Selected extract –
+-------+
Am I screwed if both my GPUs are in the same IOMMU group? (Aorus X570 Master)

I sat the rest of the day tinkering with it, and luckily it turned out really well!

The biggest issue I had was that games were stuttering quite a bit, even though they had a high average FPS. This turned out to be because of the frequency governor on my CPU. By default it is set to “schedutil”, which apparently doesn’t respond at all to CPU activity inside the VM. I tested this by watching the CPU frequency while running prime95 inside the VM, and it wasn’t affected whatsoever. However when I ran stress -c 4 on the host, the frequency shot up to max.

Setting the “performance” governor on all my cores like this:

sudo cpupower frequency-set -g performance

Completely resolved the issue, and games now perform indistinguishably from the PC I took the GPU from :grin: Unfortunately that GPU was a GTX 1060 so it doesn’t really deliver the frame rates I want. For that reason I’ll probably keep dual booting to play games using the host Radeon RX 5700 XT card until the GTX 3080 Ti is released. (This whole endeavor has really been to prepare my PC for that.)

Another issue I had was forwarding my mouse and keyboard to the VM. I tried using the Evdev method (as described here), which worked pretty much flawlessly for desktop use, and it’s really handy to be able to pass the mouse and keyboard back and worth using a keyboard shortcut. However, as soon as I jumped ingame in Apex I noticed that any fast flicks of the mouse would be completely borked, and my crosshair would first go in the direction I was pulling the mouse, then it would jump partway back towards where it started. This is the kind of weird behavior I would expect if I was forwarding the mouse using something like Synergy.

I also had an issue with forwarding audio from the VM to PulseAudio (as described here). It worked flawlessly, the audio quality was perfect as far as I could tell and there was no stuttering or clackling, but unfortunately the delay was simply too high for games. I would estimate around 200ms delay compared to using the speakers on the monitor through HDMI directly. It’s possible this could be resolved with some configuration, I’ll probably look into that in the future.

For now, I’ve worked around both of the above issues by simply forwarding the USB devices directly to the VM (as described here). It turns out this is really simple and quite convenient. I run a script like this right after booting the VM:

#!/bin/bash

virsh attach-device wintendo /home/tomas/.VFIOinput/steelseries_siberia_1.xml
virsh attach-device wintendo /home/tomas/.VFIOinput/steelseries_siberia_2.xml
virsh attach-device wintendo /home/tomas/.VFIOinput/corsair_keyboard.xml
virsh attach-device wintendo /home/tomas/.VFIOinput/logitech_g900_mouse.xml

I have separate keyboards for gaming and working (writing code) so I can safely forward the gaming keyboard and the mouse to the VM without losing access to the host.
+-------+
Stored data –
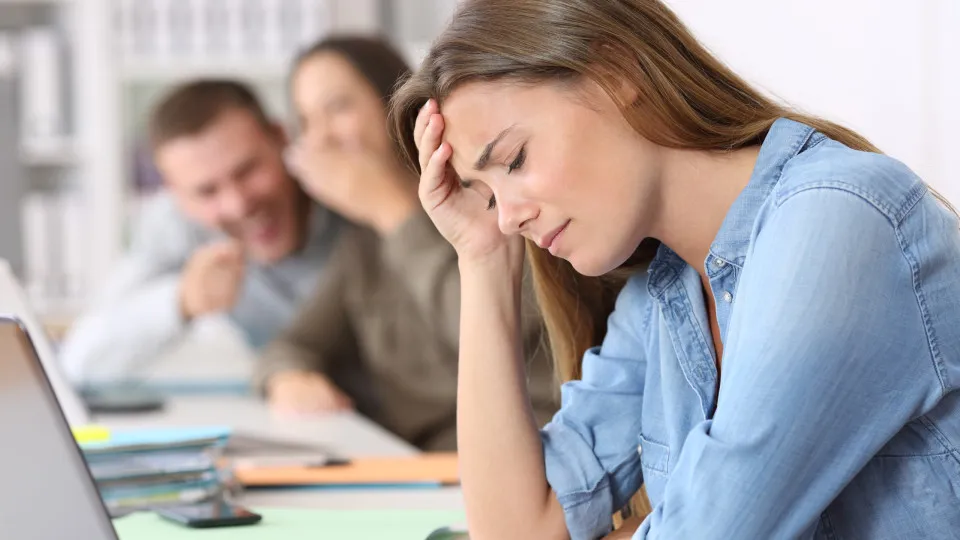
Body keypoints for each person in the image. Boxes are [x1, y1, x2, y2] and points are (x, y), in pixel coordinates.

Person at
+-------+
What is needed –
Reproduce word for word the passage of the GPU passthrough post that begins with the words containing "sudo cpupower frequency-set" and ends with "PC for that.)". The data has no connection to the post about setting up GPU passthrough.

Answer area –
sudo cpupower frequency-set -g performance

Completely resolved the issue, and games now perform indistinguishably from the PC I took the GPU from :grin: Unfortunately that GPU was a GTX 1060 so it doesn’t really deliver the frame rates I want. For that reason I’ll probably keep dual booting to play games using the host Radeon RX 5700 XT card until the GTX 3080 Ti is released. (This whole endeavor has really been to prepare my PC for that.)